- Task description
Repeat word for word the lines of the records below, from the start of the records through the line that contains "27: (171, 141)", including both ends. Leave the pictures out of your answer.

(Point correspondence tracking records)

──────────────────────────────

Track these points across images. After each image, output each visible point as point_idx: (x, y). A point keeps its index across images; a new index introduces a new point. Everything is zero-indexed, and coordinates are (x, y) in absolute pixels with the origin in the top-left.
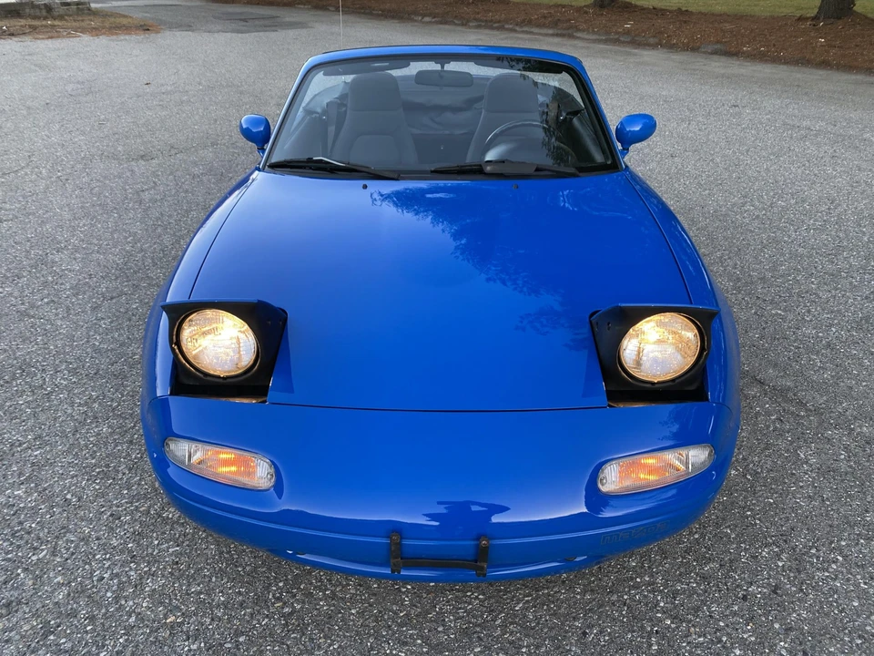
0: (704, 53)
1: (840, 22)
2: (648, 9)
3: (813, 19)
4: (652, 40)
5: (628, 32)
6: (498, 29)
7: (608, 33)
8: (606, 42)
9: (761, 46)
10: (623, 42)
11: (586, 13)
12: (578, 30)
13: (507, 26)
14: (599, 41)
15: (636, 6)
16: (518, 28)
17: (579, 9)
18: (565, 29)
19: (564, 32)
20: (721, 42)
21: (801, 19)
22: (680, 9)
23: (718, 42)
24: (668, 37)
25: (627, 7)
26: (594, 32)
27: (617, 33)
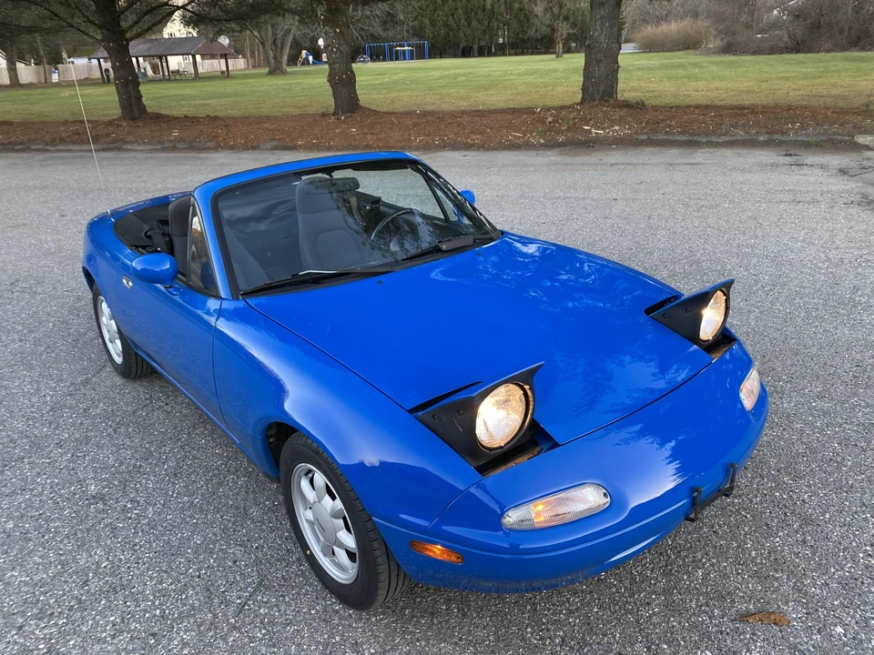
0: (266, 149)
1: (356, 115)
2: (181, 118)
3: (334, 114)
4: (209, 144)
5: (181, 140)
6: (23, 150)
7: (160, 142)
8: (164, 150)
9: (312, 139)
10: (182, 149)
11: (118, 126)
12: (126, 143)
13: (34, 147)
14: (157, 150)
15: (168, 116)
16: (49, 148)
17: (110, 123)
18: (110, 143)
19: (111, 146)
20: (276, 140)
21: (324, 115)
22: (208, 116)
23: (273, 140)
24: (224, 139)
25: (159, 118)
26: (148, 144)
27: (171, 141)
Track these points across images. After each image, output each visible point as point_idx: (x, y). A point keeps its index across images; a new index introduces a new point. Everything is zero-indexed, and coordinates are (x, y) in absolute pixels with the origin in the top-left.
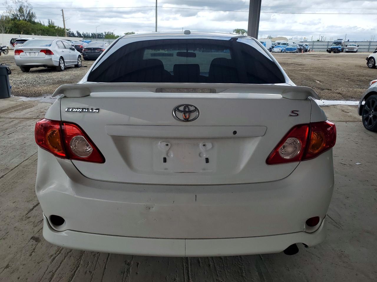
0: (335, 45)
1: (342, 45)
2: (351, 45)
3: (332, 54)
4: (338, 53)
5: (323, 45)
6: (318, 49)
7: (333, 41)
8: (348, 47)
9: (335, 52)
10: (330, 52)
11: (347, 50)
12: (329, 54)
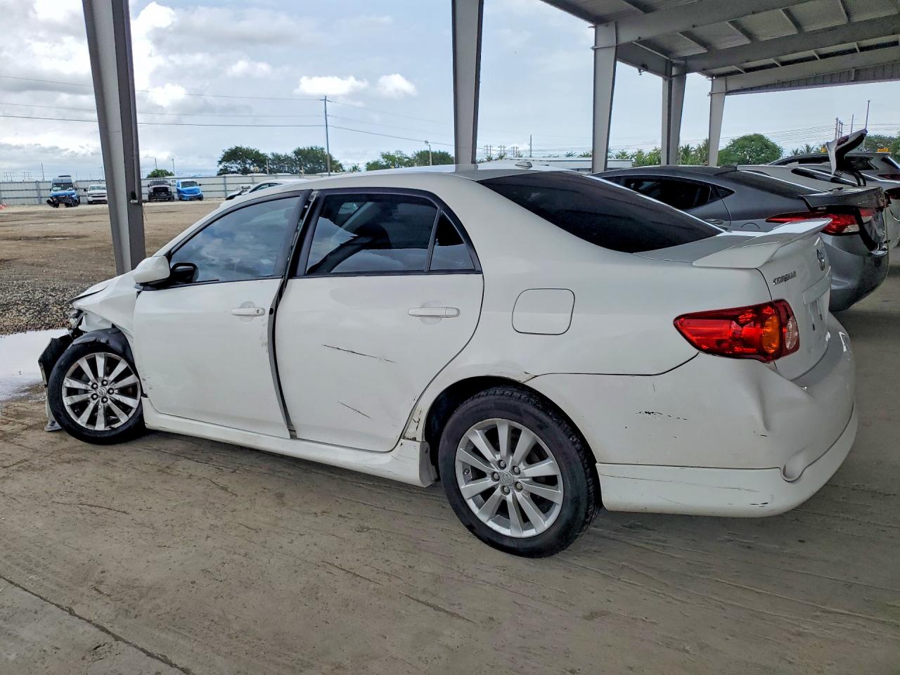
0: (60, 188)
1: (76, 189)
2: (93, 188)
3: (62, 208)
4: (75, 206)
5: (27, 190)
6: (15, 200)
7: (51, 179)
8: (89, 192)
9: (68, 205)
10: (55, 205)
11: (91, 199)
12: (55, 209)
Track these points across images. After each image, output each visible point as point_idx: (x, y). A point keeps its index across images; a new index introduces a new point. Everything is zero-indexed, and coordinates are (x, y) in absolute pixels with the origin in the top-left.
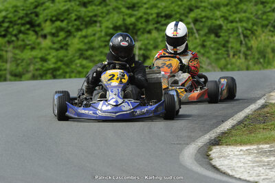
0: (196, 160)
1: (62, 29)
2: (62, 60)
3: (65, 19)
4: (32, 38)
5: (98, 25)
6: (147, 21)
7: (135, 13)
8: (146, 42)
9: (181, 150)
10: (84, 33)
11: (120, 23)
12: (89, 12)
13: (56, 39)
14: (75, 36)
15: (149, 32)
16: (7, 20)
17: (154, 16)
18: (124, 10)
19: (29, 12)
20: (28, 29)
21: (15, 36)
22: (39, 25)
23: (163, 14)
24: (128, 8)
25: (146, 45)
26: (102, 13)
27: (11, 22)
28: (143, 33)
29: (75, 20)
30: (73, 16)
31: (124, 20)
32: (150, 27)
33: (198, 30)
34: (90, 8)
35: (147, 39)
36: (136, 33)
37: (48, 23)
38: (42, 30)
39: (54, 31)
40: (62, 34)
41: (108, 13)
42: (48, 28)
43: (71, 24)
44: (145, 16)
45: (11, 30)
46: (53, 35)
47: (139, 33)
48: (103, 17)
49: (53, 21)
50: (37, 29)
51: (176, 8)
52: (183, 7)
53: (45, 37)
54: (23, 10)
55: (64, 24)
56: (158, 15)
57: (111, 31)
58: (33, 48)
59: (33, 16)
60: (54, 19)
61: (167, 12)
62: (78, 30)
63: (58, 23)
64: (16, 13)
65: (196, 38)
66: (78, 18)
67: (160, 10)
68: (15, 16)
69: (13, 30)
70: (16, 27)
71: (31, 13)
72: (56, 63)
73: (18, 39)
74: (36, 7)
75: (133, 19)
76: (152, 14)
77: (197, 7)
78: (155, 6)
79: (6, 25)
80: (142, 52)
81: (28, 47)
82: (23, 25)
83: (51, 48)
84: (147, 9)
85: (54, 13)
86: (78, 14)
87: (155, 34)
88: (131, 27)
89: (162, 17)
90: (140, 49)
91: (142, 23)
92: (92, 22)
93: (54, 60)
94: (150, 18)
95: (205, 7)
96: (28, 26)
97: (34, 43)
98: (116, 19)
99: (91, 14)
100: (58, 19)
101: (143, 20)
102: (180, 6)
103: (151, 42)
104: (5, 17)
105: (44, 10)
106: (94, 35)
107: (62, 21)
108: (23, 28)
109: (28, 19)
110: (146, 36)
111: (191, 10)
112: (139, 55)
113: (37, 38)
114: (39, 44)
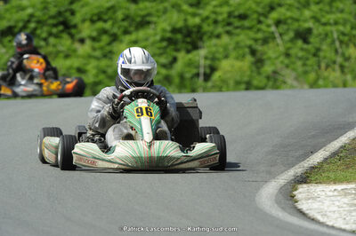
0: (277, 203)
1: (105, 32)
2: (104, 72)
3: (110, 18)
4: (65, 43)
5: (152, 26)
6: (216, 22)
7: (201, 11)
8: (214, 49)
9: (258, 189)
10: (133, 37)
11: (180, 24)
12: (141, 10)
13: (97, 45)
14: (121, 42)
15: (218, 36)
16: (34, 19)
17: (225, 16)
18: (185, 7)
19: (63, 9)
20: (62, 31)
21: (45, 40)
22: (75, 26)
23: (236, 13)
24: (191, 5)
25: (214, 54)
26: (158, 11)
27: (39, 22)
28: (210, 37)
29: (123, 20)
30: (120, 15)
31: (186, 20)
32: (220, 30)
33: (281, 35)
34: (141, 5)
35: (215, 45)
36: (201, 39)
37: (87, 24)
38: (80, 32)
39: (94, 34)
40: (105, 39)
41: (165, 11)
42: (87, 30)
43: (116, 25)
44: (213, 16)
45: (38, 32)
46: (94, 39)
47: (205, 38)
48: (159, 17)
49: (93, 22)
50: (73, 31)
51: (254, 6)
52: (262, 5)
53: (82, 41)
54: (55, 6)
55: (108, 26)
56: (230, 15)
57: (168, 35)
58: (67, 56)
59: (68, 14)
60: (95, 18)
61: (241, 11)
62: (126, 32)
63: (100, 25)
64: (46, 11)
65: (278, 45)
66: (126, 18)
67: (232, 9)
68: (44, 14)
69: (42, 33)
70: (45, 29)
71: (66, 11)
72: (96, 76)
73: (47, 44)
74: (71, 3)
75: (197, 20)
76: (221, 14)
77: (280, 5)
78: (226, 3)
79: (32, 25)
80: (208, 62)
81: (61, 55)
82: (55, 26)
83: (90, 56)
84: (215, 6)
85: (96, 11)
86: (127, 12)
87: (225, 39)
88: (195, 30)
89: (235, 17)
90: (206, 58)
91: (209, 25)
92: (144, 23)
93: (94, 72)
94: (220, 18)
95: (290, 5)
96: (61, 28)
97: (69, 49)
98: (175, 19)
99: (143, 13)
100: (100, 19)
101: (210, 21)
102: (258, 4)
103: (221, 50)
104: (31, 16)
105: (83, 6)
106: (146, 39)
107: (105, 21)
108: (54, 30)
109: (61, 19)
110: (214, 41)
111: (272, 8)
112: (205, 67)
113: (73, 43)
114: (75, 51)
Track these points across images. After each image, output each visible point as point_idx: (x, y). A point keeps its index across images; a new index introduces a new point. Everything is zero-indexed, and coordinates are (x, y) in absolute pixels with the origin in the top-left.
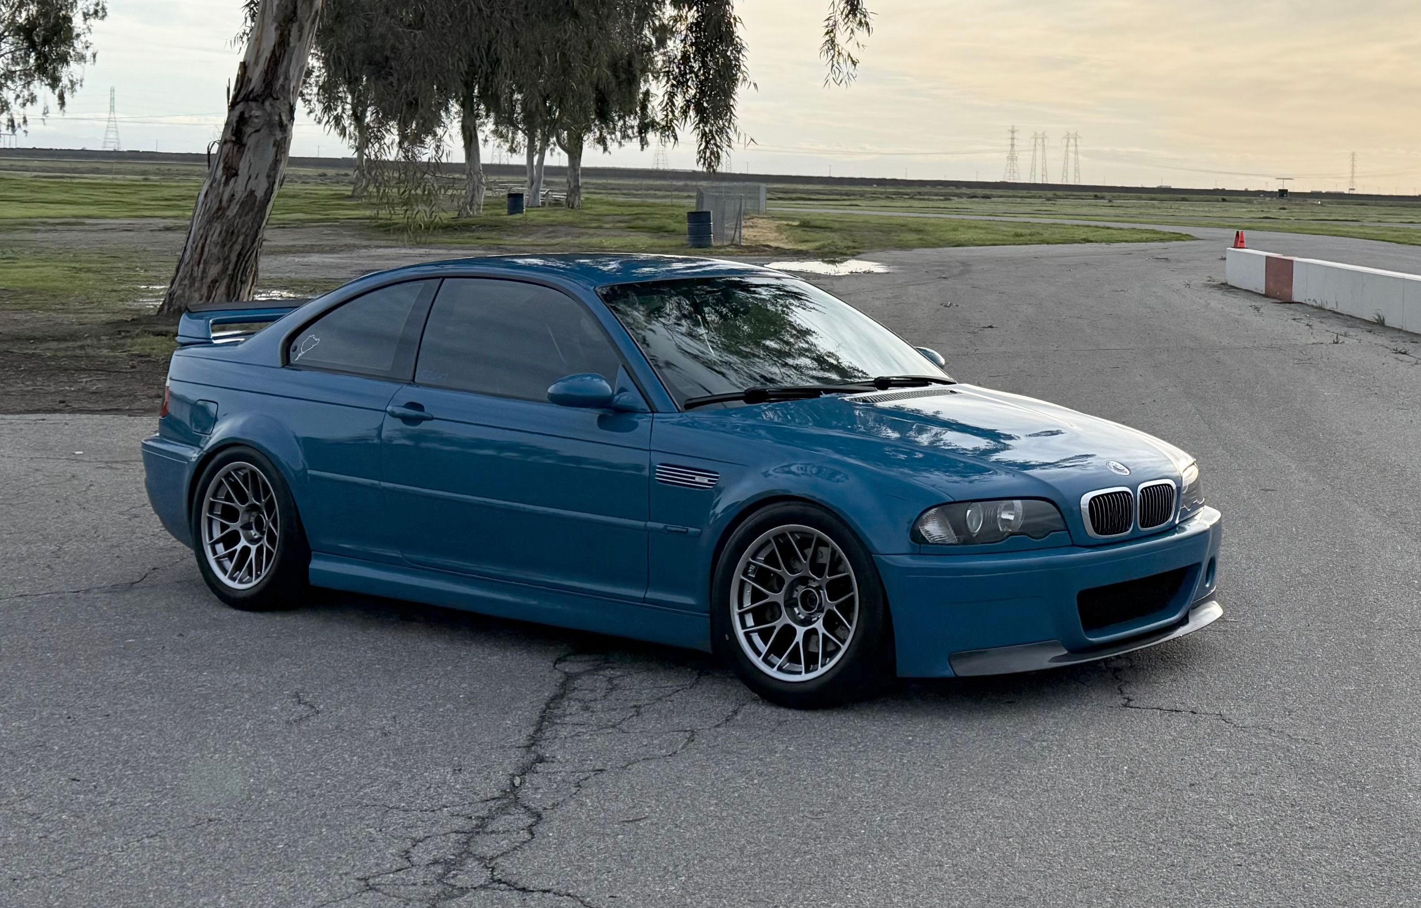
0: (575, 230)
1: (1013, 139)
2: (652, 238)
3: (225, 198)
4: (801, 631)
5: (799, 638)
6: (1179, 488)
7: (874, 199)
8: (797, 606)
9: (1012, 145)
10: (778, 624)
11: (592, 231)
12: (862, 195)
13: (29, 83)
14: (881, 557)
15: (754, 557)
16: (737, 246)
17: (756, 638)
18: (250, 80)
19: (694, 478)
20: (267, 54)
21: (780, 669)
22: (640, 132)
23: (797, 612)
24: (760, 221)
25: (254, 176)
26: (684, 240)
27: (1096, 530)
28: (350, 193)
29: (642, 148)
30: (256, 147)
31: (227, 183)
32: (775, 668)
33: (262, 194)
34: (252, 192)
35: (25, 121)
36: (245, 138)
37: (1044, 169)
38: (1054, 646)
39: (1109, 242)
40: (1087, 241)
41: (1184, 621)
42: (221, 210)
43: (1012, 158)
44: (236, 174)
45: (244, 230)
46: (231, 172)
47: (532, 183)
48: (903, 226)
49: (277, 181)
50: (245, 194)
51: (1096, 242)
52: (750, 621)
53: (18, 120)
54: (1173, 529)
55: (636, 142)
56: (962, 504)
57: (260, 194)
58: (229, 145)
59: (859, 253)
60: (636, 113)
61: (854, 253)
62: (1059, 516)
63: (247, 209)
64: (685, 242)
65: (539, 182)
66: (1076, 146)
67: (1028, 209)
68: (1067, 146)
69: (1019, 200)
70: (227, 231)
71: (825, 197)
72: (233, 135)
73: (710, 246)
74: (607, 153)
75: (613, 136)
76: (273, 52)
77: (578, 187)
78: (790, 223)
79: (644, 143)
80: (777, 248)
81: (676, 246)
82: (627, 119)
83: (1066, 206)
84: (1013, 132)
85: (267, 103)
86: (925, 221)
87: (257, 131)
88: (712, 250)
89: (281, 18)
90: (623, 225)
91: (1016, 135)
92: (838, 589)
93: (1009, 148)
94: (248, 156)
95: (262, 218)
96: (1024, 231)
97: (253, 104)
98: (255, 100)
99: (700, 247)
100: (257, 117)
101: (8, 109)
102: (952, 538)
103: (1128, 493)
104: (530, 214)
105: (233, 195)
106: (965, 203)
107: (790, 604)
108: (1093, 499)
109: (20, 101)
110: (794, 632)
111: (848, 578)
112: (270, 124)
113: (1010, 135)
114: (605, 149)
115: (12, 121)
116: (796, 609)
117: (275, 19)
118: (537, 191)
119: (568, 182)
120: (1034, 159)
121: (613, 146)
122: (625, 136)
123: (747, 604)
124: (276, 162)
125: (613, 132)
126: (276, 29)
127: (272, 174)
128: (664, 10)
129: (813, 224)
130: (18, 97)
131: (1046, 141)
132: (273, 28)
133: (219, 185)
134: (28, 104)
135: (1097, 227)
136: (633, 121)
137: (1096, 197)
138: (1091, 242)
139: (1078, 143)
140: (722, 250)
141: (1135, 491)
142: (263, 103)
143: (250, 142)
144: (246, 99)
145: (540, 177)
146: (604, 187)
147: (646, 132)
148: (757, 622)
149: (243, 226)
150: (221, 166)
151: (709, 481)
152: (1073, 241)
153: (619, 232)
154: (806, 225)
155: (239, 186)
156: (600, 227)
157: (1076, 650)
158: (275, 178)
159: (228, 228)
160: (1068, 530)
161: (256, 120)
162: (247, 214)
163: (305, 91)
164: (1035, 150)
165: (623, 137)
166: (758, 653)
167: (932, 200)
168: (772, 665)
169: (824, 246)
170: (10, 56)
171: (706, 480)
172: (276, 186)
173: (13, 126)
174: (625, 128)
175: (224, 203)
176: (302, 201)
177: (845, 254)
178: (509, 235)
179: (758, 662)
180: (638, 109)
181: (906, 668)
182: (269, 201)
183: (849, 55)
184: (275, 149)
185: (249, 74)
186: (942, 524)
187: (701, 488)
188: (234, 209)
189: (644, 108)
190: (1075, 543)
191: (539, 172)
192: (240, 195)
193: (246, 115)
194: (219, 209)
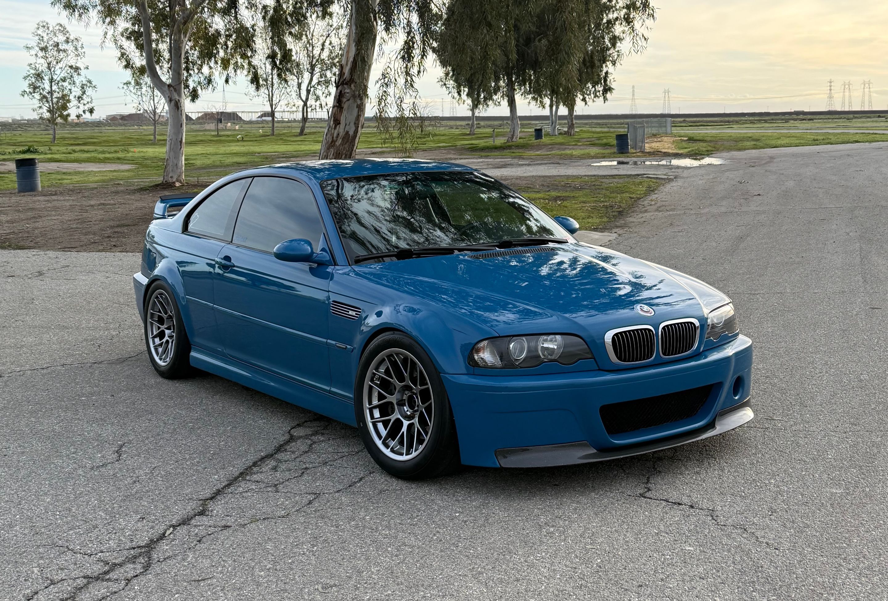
0: (562, 147)
1: (830, 86)
2: (601, 149)
3: (335, 135)
4: (406, 423)
5: (404, 429)
6: (702, 326)
7: (744, 123)
8: (405, 406)
9: (830, 90)
10: (393, 418)
11: (570, 147)
12: (737, 122)
13: (328, 87)
14: (446, 376)
15: (377, 369)
16: (643, 152)
17: (380, 426)
18: (344, 74)
19: (348, 312)
20: (351, 59)
21: (392, 451)
22: (603, 94)
23: (406, 410)
24: (666, 138)
25: (348, 124)
26: (615, 150)
27: (620, 358)
28: (469, 132)
29: (605, 102)
30: (348, 108)
31: (335, 128)
32: (389, 449)
33: (353, 133)
34: (347, 133)
35: (327, 105)
36: (343, 105)
37: (850, 102)
38: (585, 445)
39: (870, 142)
40: (857, 142)
41: (711, 425)
42: (333, 142)
43: (831, 97)
44: (340, 123)
45: (344, 152)
46: (337, 122)
47: (552, 124)
48: (750, 137)
49: (360, 126)
50: (344, 133)
51: (863, 142)
52: (377, 414)
53: (324, 104)
54: (697, 355)
55: (602, 98)
56: (506, 339)
57: (351, 133)
58: (336, 108)
59: (712, 154)
60: (601, 84)
61: (709, 154)
62: (586, 346)
63: (346, 141)
64: (616, 151)
65: (556, 123)
66: (869, 88)
67: (834, 125)
68: (864, 88)
69: (830, 120)
70: (337, 153)
71: (716, 124)
72: (337, 103)
73: (628, 152)
74: (587, 106)
75: (590, 97)
76: (354, 58)
77: (573, 124)
78: (683, 138)
79: (605, 99)
80: (665, 153)
81: (610, 153)
82: (596, 87)
83: (857, 123)
84: (831, 82)
85: (352, 86)
86: (762, 134)
87: (348, 100)
88: (628, 155)
89: (357, 40)
90: (588, 143)
91: (832, 84)
92: (425, 396)
93: (829, 92)
94: (345, 113)
95: (353, 146)
96: (819, 137)
97: (345, 86)
98: (346, 84)
99: (622, 153)
100: (348, 93)
101: (319, 99)
102: (498, 363)
103: (650, 330)
104: (544, 140)
105: (339, 134)
106: (797, 124)
107: (401, 404)
108: (616, 335)
109: (324, 95)
110: (401, 424)
111: (428, 388)
112: (354, 96)
113: (829, 84)
114: (586, 104)
115: (321, 105)
116: (405, 407)
117: (354, 41)
118: (555, 127)
119: (568, 122)
120: (844, 96)
121: (590, 102)
122: (596, 96)
123: (375, 402)
124: (358, 116)
125: (590, 94)
126: (355, 46)
127: (357, 122)
128: (615, 27)
129: (695, 138)
130: (323, 93)
131: (851, 86)
132: (354, 45)
133: (332, 129)
134: (328, 96)
135: (869, 133)
136: (600, 88)
137: (879, 117)
138: (860, 142)
139: (871, 87)
140: (635, 155)
141: (657, 328)
142: (350, 86)
143: (345, 106)
144: (343, 84)
145: (556, 120)
146: (599, 124)
147: (606, 93)
148: (382, 415)
149: (344, 150)
150: (333, 119)
151: (356, 314)
152: (848, 143)
153: (585, 147)
154: (691, 139)
155: (341, 129)
156: (576, 145)
157: (604, 450)
158: (358, 124)
159: (337, 151)
160: (594, 359)
161: (347, 95)
162: (346, 143)
163: (446, 83)
164: (844, 92)
165: (595, 97)
166: (380, 437)
167: (778, 123)
168: (387, 446)
169: (693, 150)
170: (319, 74)
171: (354, 313)
172: (360, 128)
173: (322, 107)
174: (595, 92)
175: (335, 138)
176: (447, 137)
177: (704, 155)
178: (529, 151)
179: (379, 443)
180: (602, 81)
181: (466, 459)
182: (356, 136)
183: (643, 36)
184: (357, 109)
185: (344, 70)
186: (492, 353)
187: (351, 318)
188: (339, 142)
189: (605, 81)
190: (601, 368)
191: (556, 117)
192: (342, 134)
193: (343, 92)
194: (332, 142)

──────────────────────────────

- Result of the exercise
Track these points across images. After each image, output each visible point as point_idx: (x, y). A point keeps its index across images; a new index introduces a new point. Everything is zero-indexed, and coordinates are (x, y) in absolute pixels with the origin in the top-left.
0: (704, 53)
1: (840, 22)
2: (648, 9)
3: (813, 19)
4: (652, 40)
5: (628, 32)
6: (498, 29)
7: (608, 33)
8: (606, 42)
9: (761, 46)
10: (623, 42)
11: (586, 13)
12: (578, 30)
13: (507, 26)
14: (599, 41)
15: (636, 6)
16: (518, 28)
17: (579, 9)
18: (565, 29)
19: (564, 32)
20: (721, 42)
21: (801, 19)
22: (680, 9)
23: (718, 42)
24: (668, 37)
25: (627, 7)
26: (594, 32)
27: (617, 33)
0: (266, 149)
1: (356, 115)
2: (181, 118)
3: (334, 114)
4: (209, 144)
5: (181, 140)
6: (23, 150)
7: (160, 142)
8: (164, 150)
9: (312, 139)
10: (182, 149)
11: (118, 126)
12: (126, 143)
13: (34, 147)
14: (157, 150)
15: (168, 116)
16: (49, 148)
17: (110, 123)
18: (110, 143)
19: (111, 146)
20: (276, 140)
21: (324, 115)
22: (208, 116)
23: (273, 140)
24: (224, 139)
25: (159, 118)
26: (148, 144)
27: (171, 141)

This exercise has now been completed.